Hopkinsville Community College has been awarded its first National Science Foundation grant, a $200k award through the Advanced Tech Education program. It's called "Technological Education for the Rural Community" and focuses on access, low math comprehension and employability. On Sounds Good, Kate Lochte speaks with faculty members Sherry McCormack of math and Stuart Zieman of industrial electronics to learn more about their project.
One of the goals for this funding is to recruit students from underrepresented groups: women, minorities and rural students and place them in highly technical positions within industries in the region. These are groups, Zieman says, that typically feel these types of jobs aren't available to them and this effort helps give them the skills they need to be put in the pipeline. He says there are very few women in the industrial technical field and believes that at some point in childhood girls tend to be guided away from hands-on skills. Hopkinsville Community College will be trying to reach out to young women through this opportunity, specifically to those who enjoy tinkering on their car or fixing things around the house.
Zieman says if you look at the demographics of current technical maintenance positions, it's a predominately white field. Reaching out to minority groups through this effort will be to demonstrate that one can go to college without taking out loans, that through working in an industry that industry can help pay for school. In rural communities, it's simply a matter of knowing that opportunities exist in a high-demand field and that HCC offers a hybridization model of learning through this grant that allows for expanded accessibility.
The program is expected to launch August 2015 and will be tailored to entry-level classes: basic electricity and basic agriculture. They've found that students often come into HCC with developmental math needs. For the math aspect of this grant, McCormack says they'll be implementing a 'contextualization' model of identifying math problems they might encounter in the workplace, rather than learning broad theories of algebra or trigonometry, and work to solve these problems through trial and error and to understand multiple pathways to the solution.
By allowing students to spend some time to develop problem-based learning, she says, it can help students transition from theories of math to real-life, practical applications. Many of these math and industrial problems come from partnerships from regional industries, who offered some of the issues they might typically encounter.

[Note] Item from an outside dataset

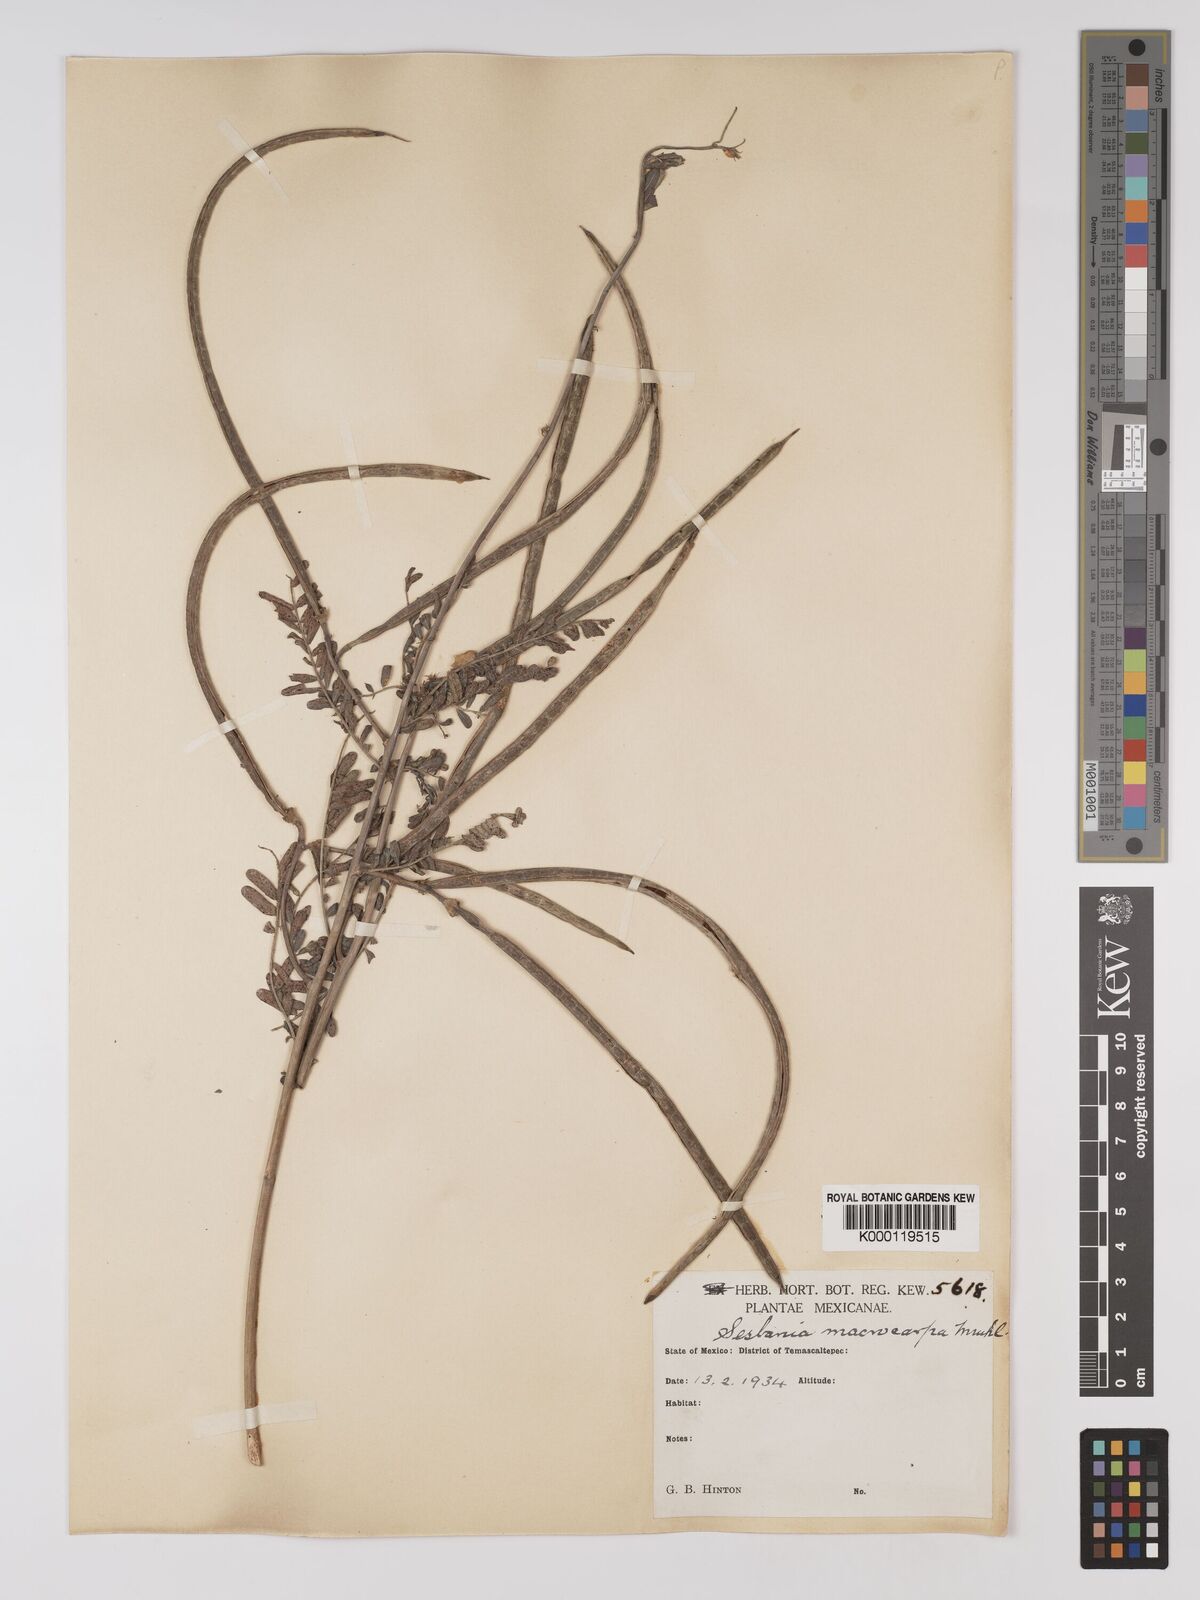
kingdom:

Zieman says his students are typically in their mid 30s with a family and a job, so a typical class schedule means they'd potentially miss lectures. They've found industries going to a 24/7 model, operating in four crews: two days on, two days off, three days on, three days off shifts. If you have a class that meets Mondays and Wednesdays, you'd miss class, he says. To remedy this, HCC is exploring a 'hybridization' model of putting materials online so that students can work on materials at home and come in for labs at their convenience.
For rural students who lack an internet connection, preloaded content will be available on thumb drives that can be plugged into a home computer or at the library. The in-classroom experience then focuses on tangible lab instruction and helping resolve specific math problems from the course work. Zieman says he's found that students learn better in a technical environment when they can get their hands on something, to fix things and break things and figure it out. Understanding the theory of electricity is one thing, he says, but actually doing it and learning how to do it safely can be more likely to lead to a skilled job in the industrial technical field.
Hopkinsville Community College faculty - Sherry McCormack, math and Stuart Zieman, industrial electronics - authored the first ever National Science Foundation grant the KCTCS college has received. Through NSF's Advanced Tech Education Program, their project is called "Technological Education for the Rural Community." It addresses access to education, low math comprehension and employability.